**Instructions for the task**
Where the string "with" occurs in a line of the entries below, copy that line.

**Records shown**
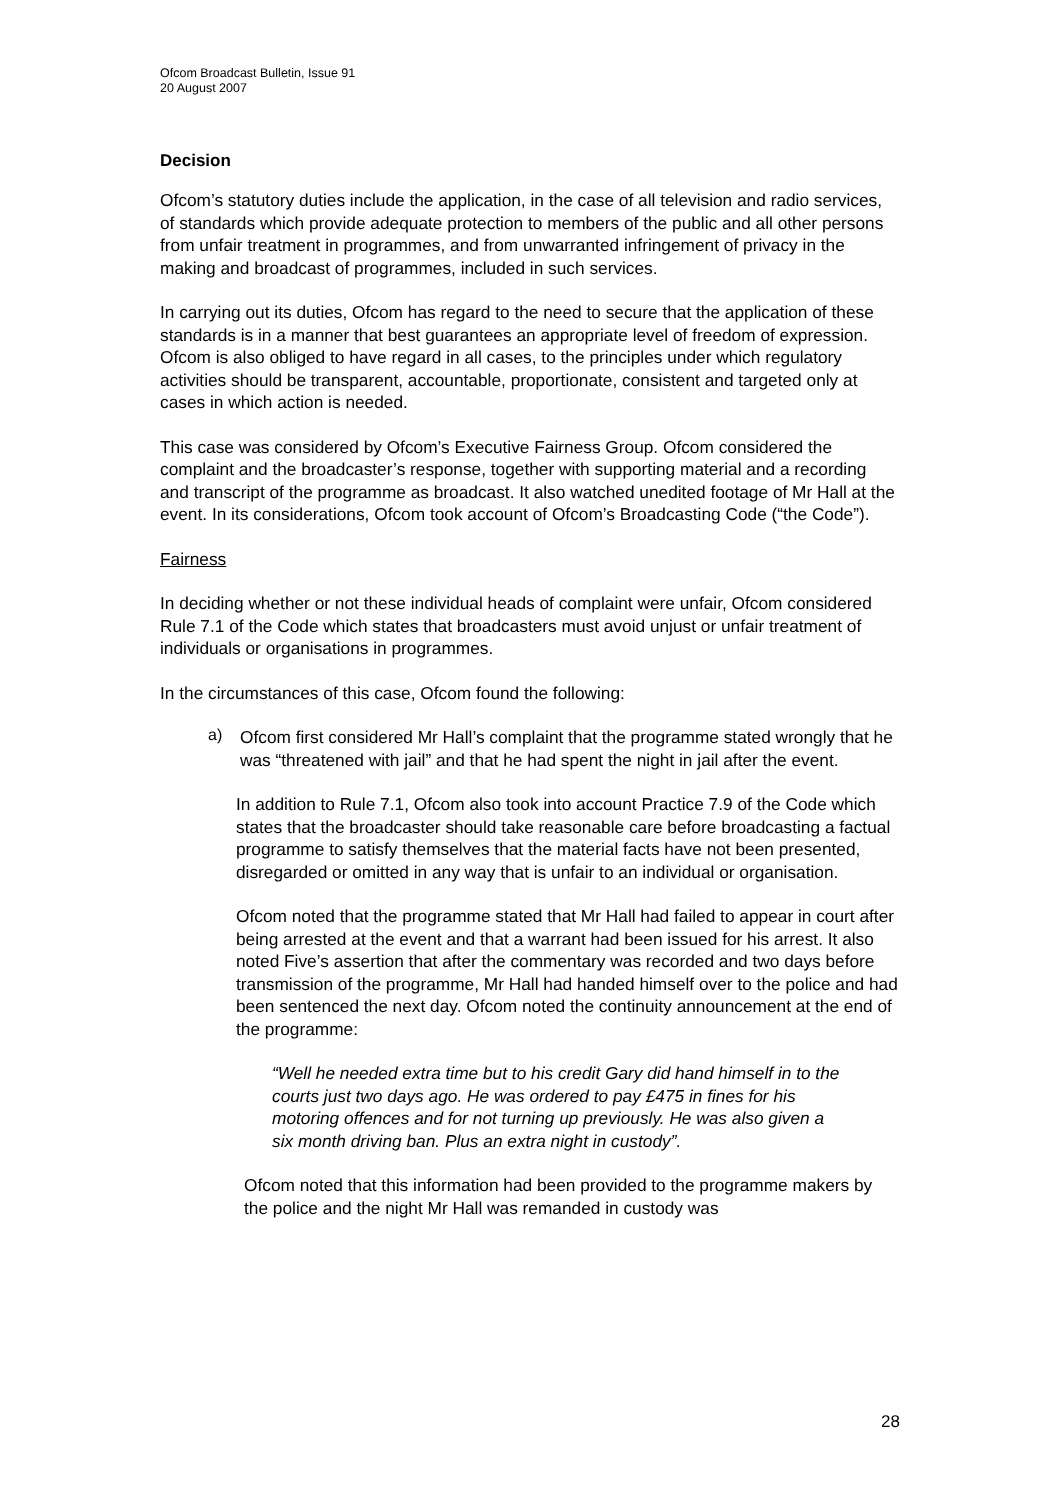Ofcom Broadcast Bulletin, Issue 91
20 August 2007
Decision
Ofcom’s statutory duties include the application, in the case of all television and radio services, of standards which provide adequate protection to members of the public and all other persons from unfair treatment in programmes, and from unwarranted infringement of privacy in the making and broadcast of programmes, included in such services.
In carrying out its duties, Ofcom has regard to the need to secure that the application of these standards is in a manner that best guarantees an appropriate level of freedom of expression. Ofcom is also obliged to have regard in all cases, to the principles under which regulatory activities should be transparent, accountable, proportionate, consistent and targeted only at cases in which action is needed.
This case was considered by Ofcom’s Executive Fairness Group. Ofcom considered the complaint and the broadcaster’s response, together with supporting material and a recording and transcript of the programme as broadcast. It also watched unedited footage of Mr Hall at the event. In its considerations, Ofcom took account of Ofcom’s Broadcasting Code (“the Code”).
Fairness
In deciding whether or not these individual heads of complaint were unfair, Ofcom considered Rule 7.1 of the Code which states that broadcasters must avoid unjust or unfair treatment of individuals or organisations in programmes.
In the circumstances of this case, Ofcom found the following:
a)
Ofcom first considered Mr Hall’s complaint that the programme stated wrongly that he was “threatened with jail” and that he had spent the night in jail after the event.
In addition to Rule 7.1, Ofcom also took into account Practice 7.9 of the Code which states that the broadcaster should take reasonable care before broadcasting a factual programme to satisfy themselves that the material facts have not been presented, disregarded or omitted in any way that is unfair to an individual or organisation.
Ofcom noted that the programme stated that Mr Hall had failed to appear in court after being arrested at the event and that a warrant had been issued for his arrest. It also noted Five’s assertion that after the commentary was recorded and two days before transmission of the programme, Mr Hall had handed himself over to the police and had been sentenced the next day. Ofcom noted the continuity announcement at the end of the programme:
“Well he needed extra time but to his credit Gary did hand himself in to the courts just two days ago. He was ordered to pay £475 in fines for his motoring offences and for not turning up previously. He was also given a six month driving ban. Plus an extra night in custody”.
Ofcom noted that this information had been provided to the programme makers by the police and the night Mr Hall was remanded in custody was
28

==

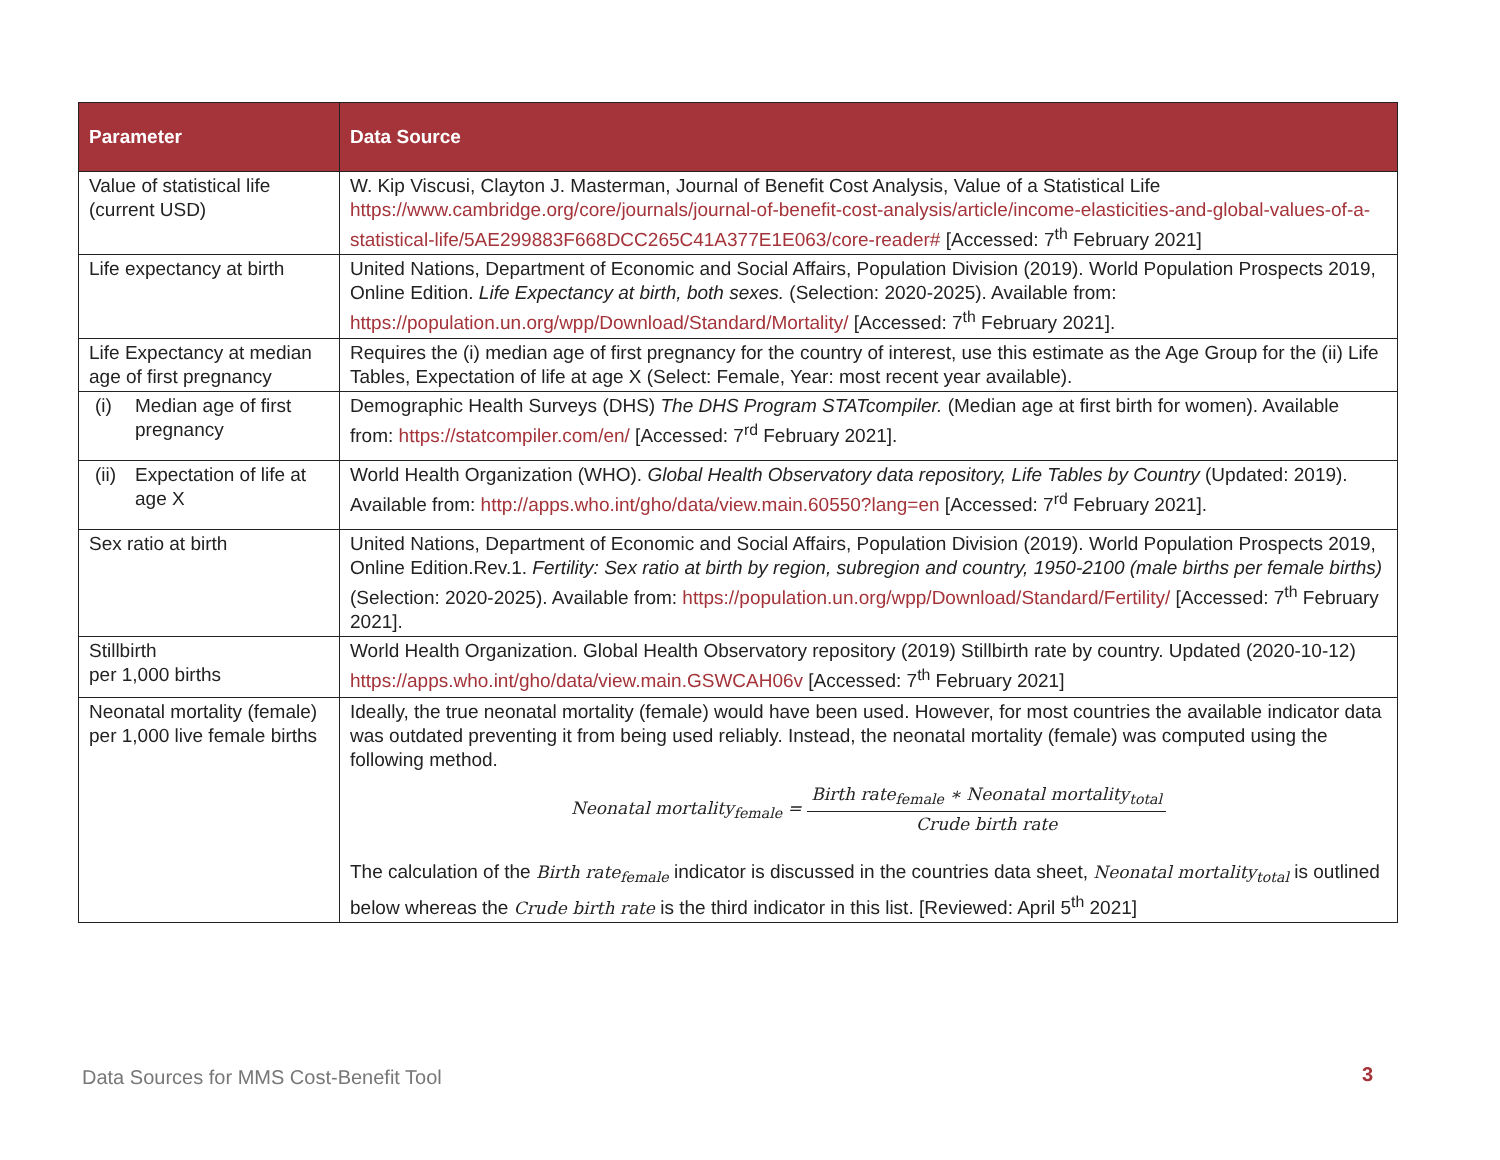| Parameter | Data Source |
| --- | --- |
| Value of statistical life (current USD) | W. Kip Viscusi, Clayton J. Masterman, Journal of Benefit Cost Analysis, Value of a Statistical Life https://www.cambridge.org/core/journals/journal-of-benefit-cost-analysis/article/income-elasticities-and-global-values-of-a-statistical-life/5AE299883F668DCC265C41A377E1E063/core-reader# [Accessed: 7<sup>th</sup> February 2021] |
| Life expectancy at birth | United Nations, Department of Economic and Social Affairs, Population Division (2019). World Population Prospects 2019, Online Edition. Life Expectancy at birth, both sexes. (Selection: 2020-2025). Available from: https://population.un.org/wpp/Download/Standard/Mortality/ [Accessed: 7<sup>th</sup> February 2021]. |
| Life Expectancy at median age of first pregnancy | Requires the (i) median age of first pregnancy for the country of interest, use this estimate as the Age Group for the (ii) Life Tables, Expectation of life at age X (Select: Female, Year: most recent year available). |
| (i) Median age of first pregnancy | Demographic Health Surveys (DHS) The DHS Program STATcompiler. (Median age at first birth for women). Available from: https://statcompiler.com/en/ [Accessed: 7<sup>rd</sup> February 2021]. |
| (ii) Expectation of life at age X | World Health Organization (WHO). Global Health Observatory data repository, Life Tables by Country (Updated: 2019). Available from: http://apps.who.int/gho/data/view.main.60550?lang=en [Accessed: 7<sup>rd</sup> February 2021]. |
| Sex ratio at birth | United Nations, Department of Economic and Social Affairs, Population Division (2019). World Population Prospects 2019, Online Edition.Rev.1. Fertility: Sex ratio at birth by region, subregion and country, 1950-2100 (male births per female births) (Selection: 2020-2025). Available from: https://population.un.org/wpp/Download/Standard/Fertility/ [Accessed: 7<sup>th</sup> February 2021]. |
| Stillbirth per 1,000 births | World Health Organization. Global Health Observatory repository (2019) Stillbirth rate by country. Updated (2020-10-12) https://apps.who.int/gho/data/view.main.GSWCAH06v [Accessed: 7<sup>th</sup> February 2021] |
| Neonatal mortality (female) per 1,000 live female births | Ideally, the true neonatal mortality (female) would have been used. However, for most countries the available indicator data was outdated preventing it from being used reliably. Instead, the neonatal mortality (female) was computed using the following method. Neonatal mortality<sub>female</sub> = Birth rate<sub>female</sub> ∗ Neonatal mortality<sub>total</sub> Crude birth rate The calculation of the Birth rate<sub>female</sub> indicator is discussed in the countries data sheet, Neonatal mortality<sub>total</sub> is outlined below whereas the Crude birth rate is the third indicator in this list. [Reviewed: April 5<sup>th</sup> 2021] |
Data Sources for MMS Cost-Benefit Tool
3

**Response to this task**
This case was considered by Ofcom’s Executive Fairness Group. Ofcom considered the complaint and the broadcaster’s response, together with supporting material and a recording and transcript of the programme as broadcast. It also watched unedited footage of Mr Hall at the event. In its considerations, Ofcom took account of Ofcom’s Broadcasting Code (“the Code”).
Ofcom first considered Mr Hall’s complaint that the programme stated wrongly that he was “threatened with jail” and that he had spent the night in jail after the event.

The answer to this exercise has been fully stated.